● Activity
Copy every one of the records below word for word, leaving out the pictures.

● Saved entries
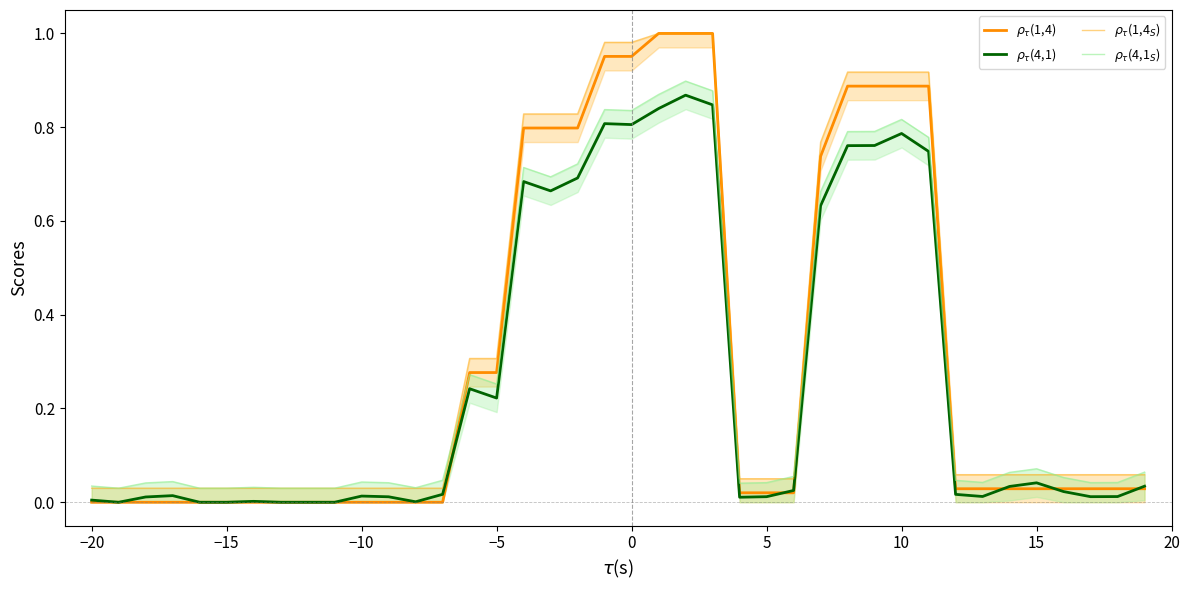

Is the value of $\rho_\tau$(1,4) at 15 greater than the value of $\rho_\tau$(4,1) at 29?

No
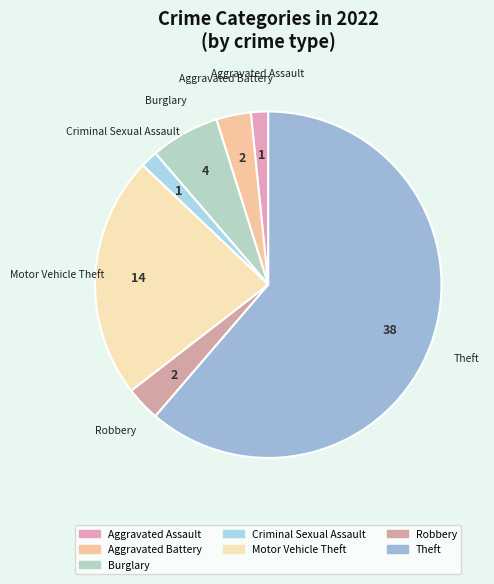

Do Aggravated Battery and Motor Vehicle Theft together represent more than half of the pie?

No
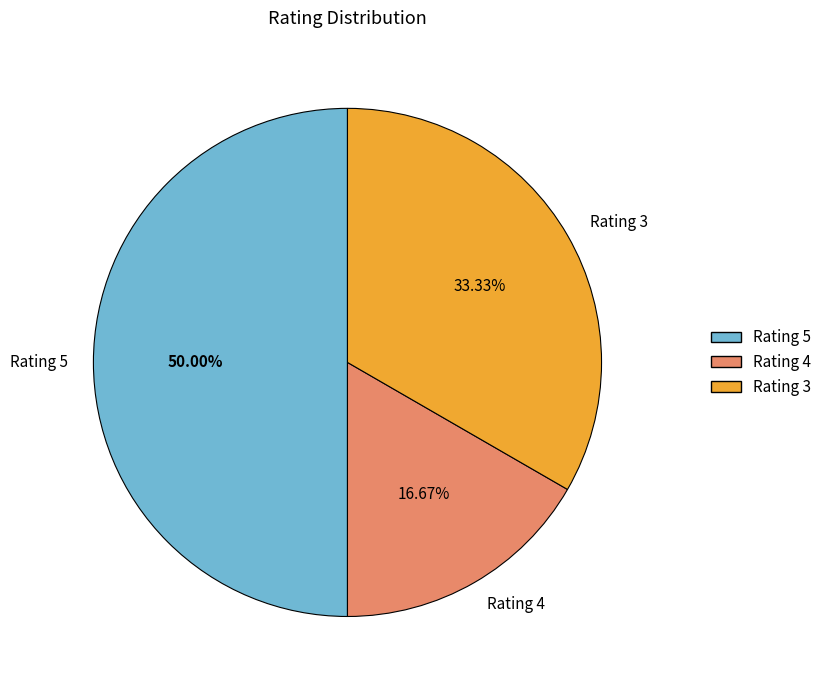

Do Rating 4 and Rating 5 together represent more than half of the pie?

Yes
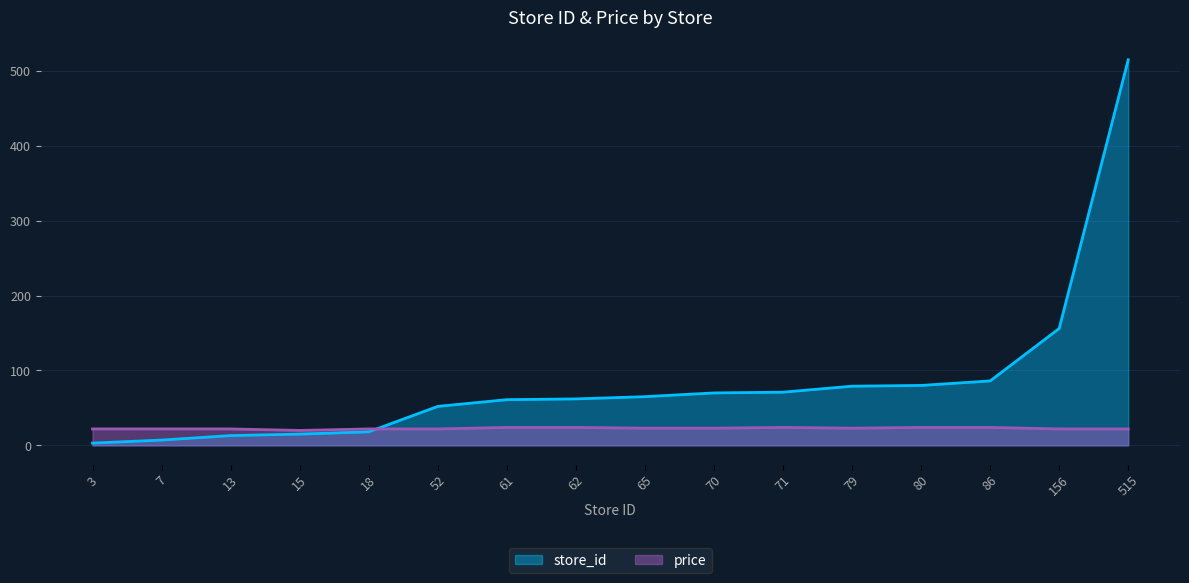

What is the sum of all store_id values?

1353.0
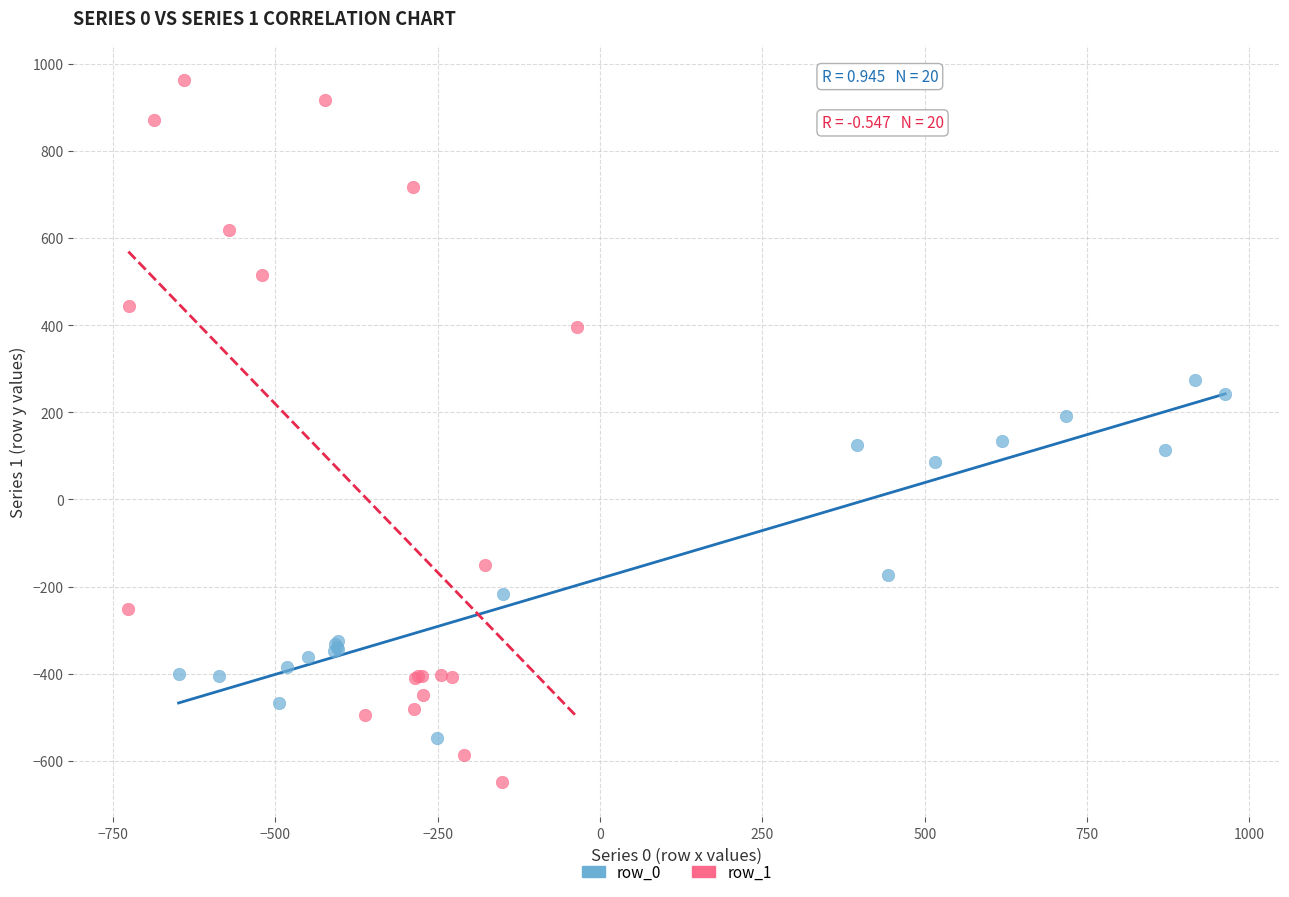

Which series reaches the minimum Y coordinate?

row_1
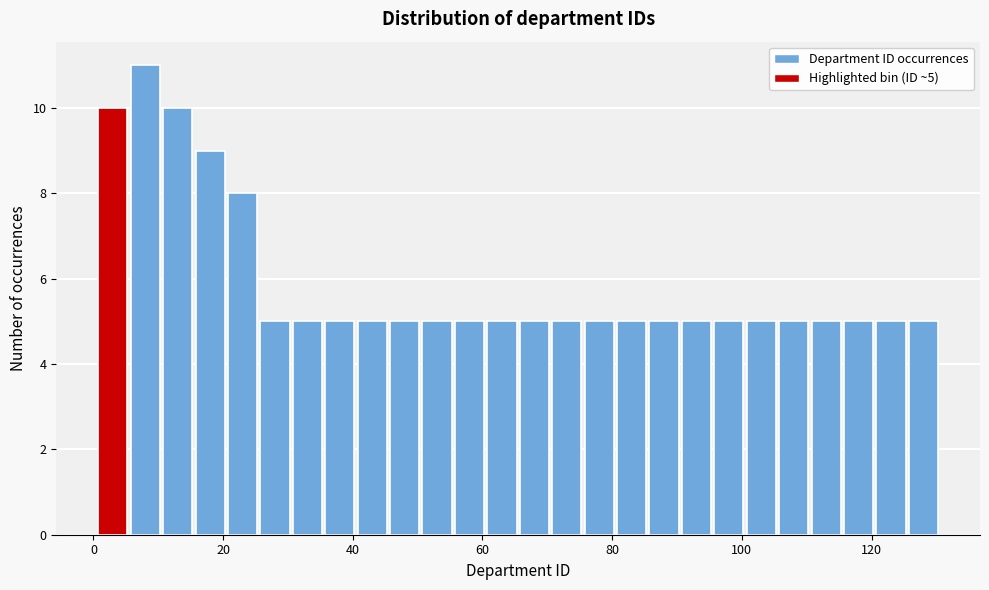

Around what value on the x-axis is the tallest bar? Give the approximate position of its centre, as read against the axis.

8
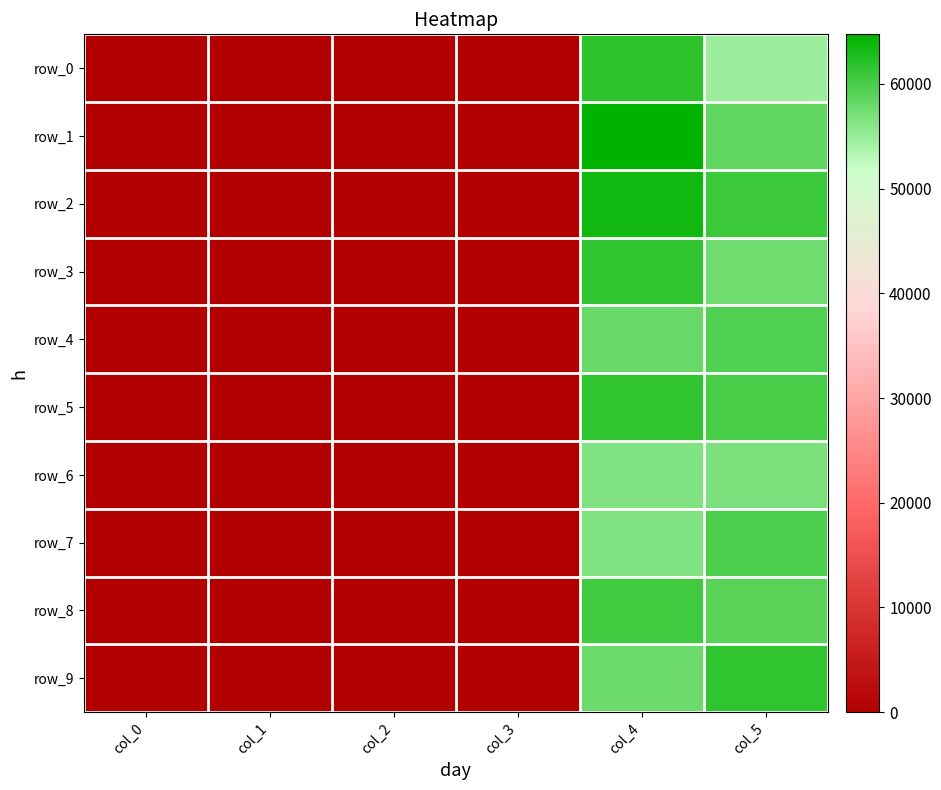

Is the value of row_1 at col_4 greater than the value of row_8 at col_0?

Yes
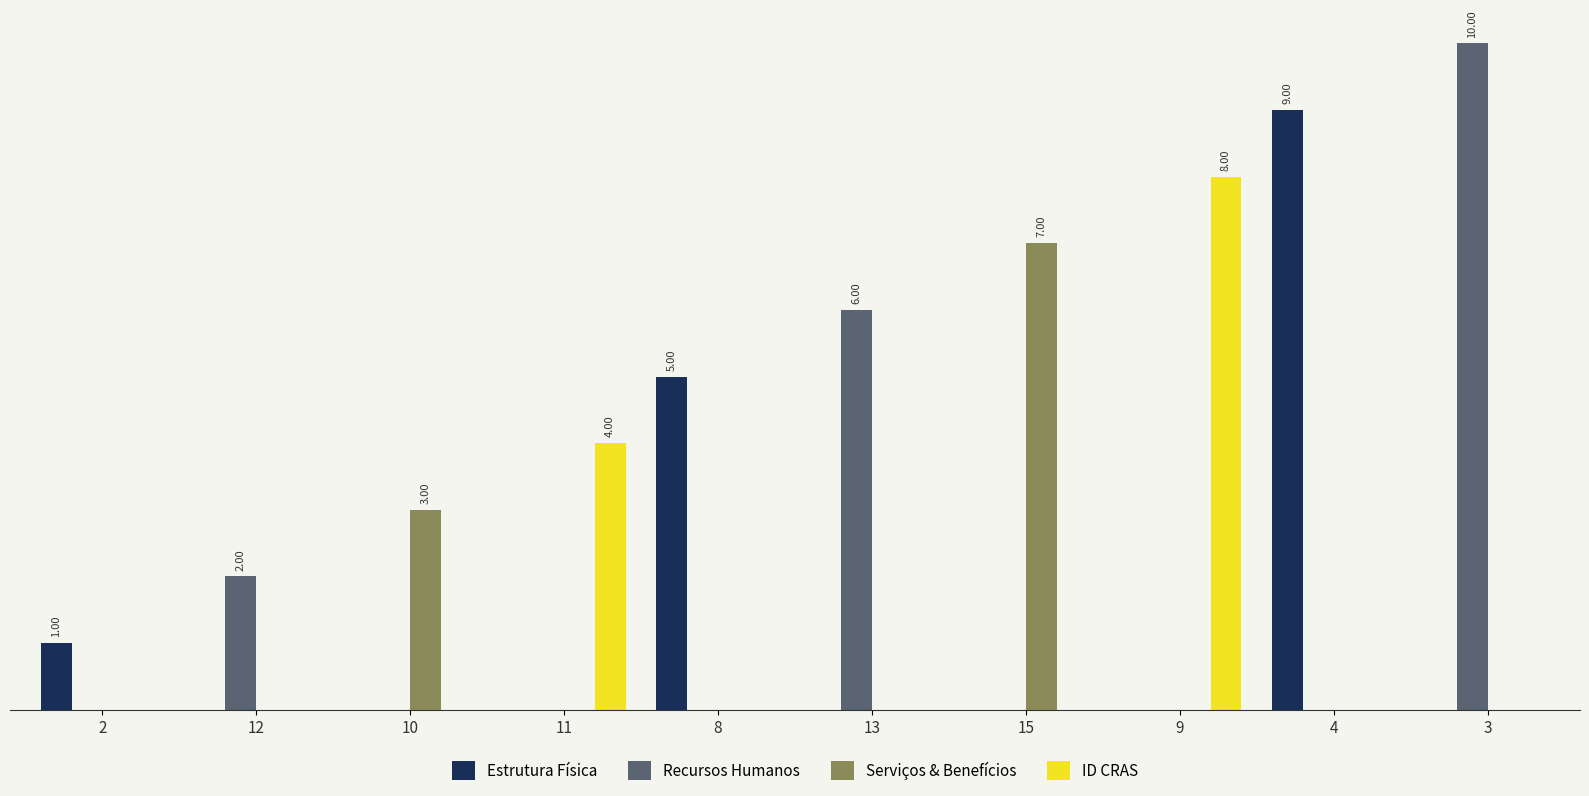

Reading left to right, list all the values displayed in this chart.

Estrutura Física: 1	0	0	0	5	0	0	0	9	0
Recursos Humanos: 0	2	0	0	0	6	0	0	0	10
Serviços & Benefícios: 0	0	3	0	0	0	7	0	0	0
ID CRAS: 0	0	0	4	0	0	0	8	0	0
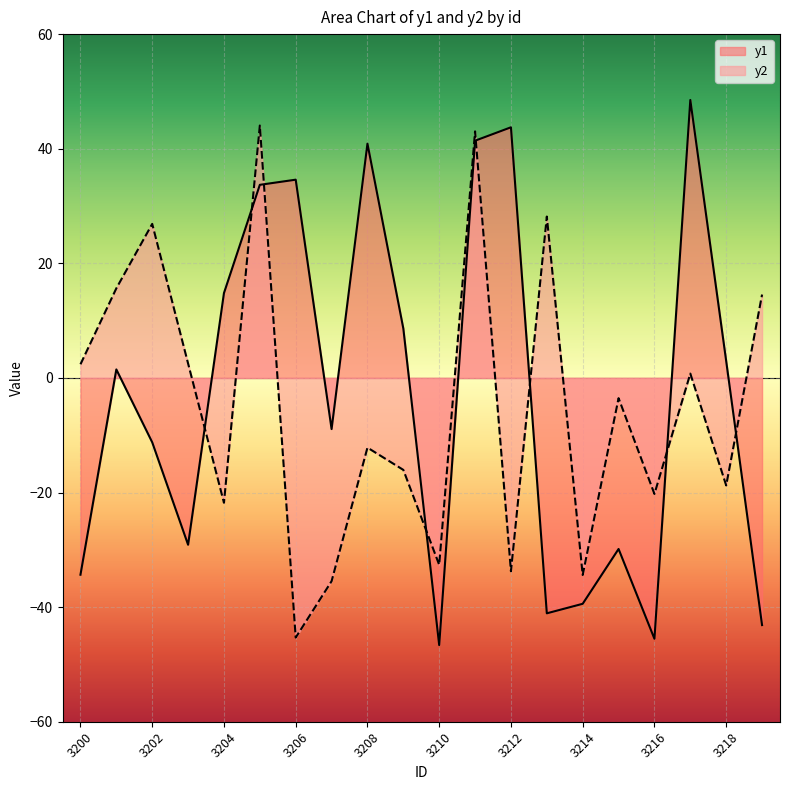

Reading right to left, transcribe all the data shown in this chart.

y1: 3219=-43.1	3218=2.9	3217=48.5	3216=-45.5	3215=-29.9	3214=-39.4	3213=-41.1	3212=43.7	3211=41.4	3210=-46.6	3209=8.6	3208=40.9	3207=-8.9	3206=34.6	3205=33.7	3204=14.8	3203=-29.1	3202=-11.2	3201=1.5	3200=-34.3
y2: 3219=14.5	3218=-18.8	3217=0.8	3216=-20.2	3215=-3.5	3214=-34.4	3213=28.2	3212=-33.7	3211=43.0	3210=-32.6	3209=-16.1	3208=-12.2	3207=-35.5	3206=-45.3	3205=44.0	3204=-21.8	3203=2.5	3202=26.9	3201=15.6	3200=2.4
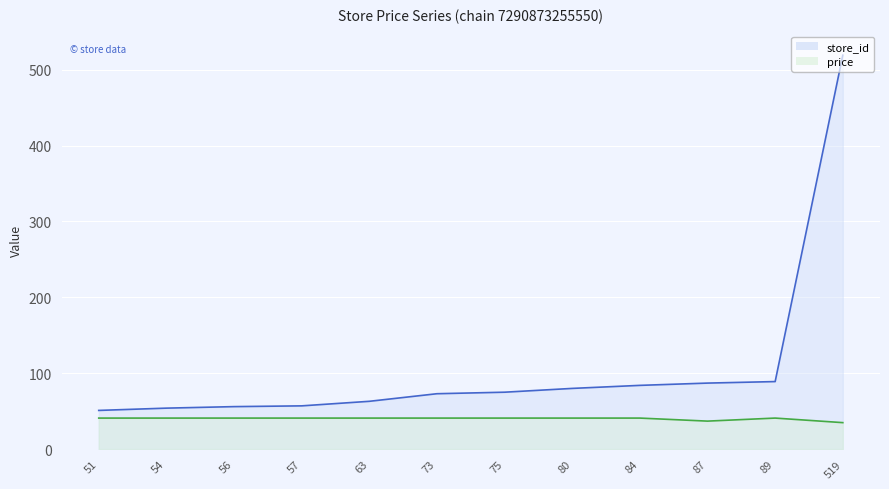

What is the average value of the store_id series?

107.3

● Problem solution
Is the value of $\rho_\tau$(1,4) at 15 greater than the value of $\rho_\tau$(4,1) at 29?

No

Do Aggravated Battery and Motor Vehicle Theft together represent more than half of the pie?

No

Do Rating 4 and Rating 5 together represent more than half of the pie?

Yes

What is the sum of all store_id values?

1353.0

Which series reaches the minimum Y coordinate?

row_1

Around what value on the x-axis is the tallest bar? Give the approximate position of its centre, as read against the axis.

8

Is the value of row_1 at col_4 greater than the value of row_8 at col_0?

Yes

Reading left to right, list all the values displayed in this chart.

Estrutura Física: 1	0	0	0	5	0	0	0	9	0
Recursos Humanos: 0	2	0	0	0	6	0	0	0	10
Serviços & Benefícios: 0	0	3	0	0	0	7	0	0	0
ID CRAS: 0	0	0	4	0	0	0	8	0	0

Reading right to left, transcribe all the data shown in this chart.

y1: 3219=-43.1	3218=2.9	3217=48.5	3216=-45.5	3215=-29.9	3214=-39.4	3213=-41.1	3212=43.7	3211=41.4	3210=-46.6	3209=8.6	3208=40.9	3207=-8.9	3206=34.6	3205=33.7	3204=14.8	3203=-29.1	3202=-11.2	3201=1.5	3200=-34.3
y2: 3219=14.5	3218=-18.8	3217=0.8	3216=-20.2	3215=-3.5	3214=-34.4	3213=28.2	3212=-33.7	3211=43.0	3210=-32.6	3209=-16.1	3208=-12.2	3207=-35.5	3206=-45.3	3205=44.0	3204=-21.8	3203=2.5	3202=26.9	3201=15.6	3200=2.4

What is the average value of the store_id series?

107.3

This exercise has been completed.